I'll give you moment to let that sink in.
The Munchies turned up the volume on the stereo and because Dude had headphones on, it killed him. He wasn't bound. The headphones were not stapled to his head. He could have taken them off at anytime, but no. He just keeps the headphones on and dies. The only way you can create a moment which is THAT profoundly stupid is when you absolutely do not give a shit about what you're doing.
I wish that was the only moment of stupidity in the movie, but oh no. Fuck no. The rampant idiocy is stretched from beginning to end with each scene somehow being more moronic than the last. For example, like how not one single person is surprised when they come across the Munchies. Or why Arnold suddenly mutated and became vicious because he was poked with a pool cue. Maybe we should just pretend it makes sense that Paul's dad just happens to have the one book in his personal library that gives away all the ancient secrets of what the Munchies are and how to stop them. Surely we won't think too hard about that moment where Cindy suddenly decides to do a "strip" routine to distract the recently multiplied and armed Munchies so Paul can trap them. And have it work even though there was nothing to indicate that these monsters are attracted to human women, let alone even know what stripping is to be aroused by it! We'll also completely ignore the fact that Paul thought the best way of dealing with a group of monsters armed with a shotgun, is to put a goddamn rubber trash can on top of them!
Oh, gee, thanks, Paul. I'm sure that'll do the trick, you massive bellend. I hope some day you can save me from shitty knock-off monsters too! Do everyone a favor and go get eaten already, Paul.

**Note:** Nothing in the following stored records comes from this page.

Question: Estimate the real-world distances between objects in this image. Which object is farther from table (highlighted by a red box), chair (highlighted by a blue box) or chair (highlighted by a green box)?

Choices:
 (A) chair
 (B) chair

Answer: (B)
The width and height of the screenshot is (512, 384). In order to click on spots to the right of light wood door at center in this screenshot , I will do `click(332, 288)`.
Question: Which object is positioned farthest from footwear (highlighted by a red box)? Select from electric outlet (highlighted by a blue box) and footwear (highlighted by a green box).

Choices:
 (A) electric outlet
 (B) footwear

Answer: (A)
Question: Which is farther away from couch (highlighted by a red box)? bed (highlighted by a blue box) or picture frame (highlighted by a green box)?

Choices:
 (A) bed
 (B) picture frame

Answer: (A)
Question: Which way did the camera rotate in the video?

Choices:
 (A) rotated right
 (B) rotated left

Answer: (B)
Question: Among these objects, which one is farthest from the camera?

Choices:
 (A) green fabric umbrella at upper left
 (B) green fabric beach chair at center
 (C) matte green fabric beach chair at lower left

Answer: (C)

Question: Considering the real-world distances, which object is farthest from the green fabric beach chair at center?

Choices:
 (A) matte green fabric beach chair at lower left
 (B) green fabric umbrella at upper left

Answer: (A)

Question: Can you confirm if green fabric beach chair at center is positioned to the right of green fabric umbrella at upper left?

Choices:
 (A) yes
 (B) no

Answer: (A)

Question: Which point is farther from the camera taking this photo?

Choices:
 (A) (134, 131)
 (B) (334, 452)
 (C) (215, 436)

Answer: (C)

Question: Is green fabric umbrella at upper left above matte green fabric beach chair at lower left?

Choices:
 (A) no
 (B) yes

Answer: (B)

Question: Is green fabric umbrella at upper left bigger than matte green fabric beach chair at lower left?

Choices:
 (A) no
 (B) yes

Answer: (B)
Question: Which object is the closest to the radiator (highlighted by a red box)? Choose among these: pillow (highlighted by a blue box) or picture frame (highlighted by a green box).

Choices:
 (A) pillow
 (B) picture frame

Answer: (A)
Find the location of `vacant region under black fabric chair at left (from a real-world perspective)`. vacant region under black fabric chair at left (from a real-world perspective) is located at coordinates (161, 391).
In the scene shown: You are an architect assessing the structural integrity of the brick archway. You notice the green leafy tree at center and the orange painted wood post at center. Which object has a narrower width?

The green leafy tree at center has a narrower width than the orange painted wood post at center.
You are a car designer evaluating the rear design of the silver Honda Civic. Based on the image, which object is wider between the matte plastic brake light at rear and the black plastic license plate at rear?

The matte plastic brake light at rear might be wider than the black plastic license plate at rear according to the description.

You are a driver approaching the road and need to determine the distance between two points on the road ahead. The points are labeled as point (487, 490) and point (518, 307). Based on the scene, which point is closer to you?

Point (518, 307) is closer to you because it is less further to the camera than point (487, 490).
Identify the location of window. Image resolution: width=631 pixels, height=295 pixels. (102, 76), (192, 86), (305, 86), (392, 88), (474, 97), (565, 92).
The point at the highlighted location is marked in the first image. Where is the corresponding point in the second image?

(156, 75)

I'm going to guess that there's probably no reason to go into how mind numbingly irritating it was that the Munchies talked like they were from the "Teenage Mutant Ninja Turtles" franchise. Because attempting to cash in on the "Gremlins" isn't nearly enough. No, we have to try to ride on the popularity of those damn turtles too! Never mind that these creatures are from goddamn South America, yet speak English! One of the creatures even goes so far as to say, "We're the Munchies, dude!"
You know what? Fuck everything. Just fuck it.
"You're still taking this too seriously! It's just a fun, stupid movie."
Fuck you. Fuck you and fuck your excuses. I'm an adult; I pay bills and shit. I don't have time for a movie that needs excuses to justify its existence. Is "Munchies" the worst movie I've ever seen? No. Far from it, as a matter of fact. However, "Munchies" is both painfully and awkwardly inept -- even for a kid's movie -- and it was soul crushing to discover this when all I wanted was a fun trip down memory lane.
"Look what arrived," I said excitedly to myself. "Oh joyous of joys! Don't you remember how much we enjoyed this movie as a child? Oh the laughs that will be had watching this again."
The joy and the laughs would never come though. Instead all that is left after watching "Munchies" is an empty shell of what was my former self. That shell now exists with only the purpose to serve as a painful reminder that nostalgia can be dangerous.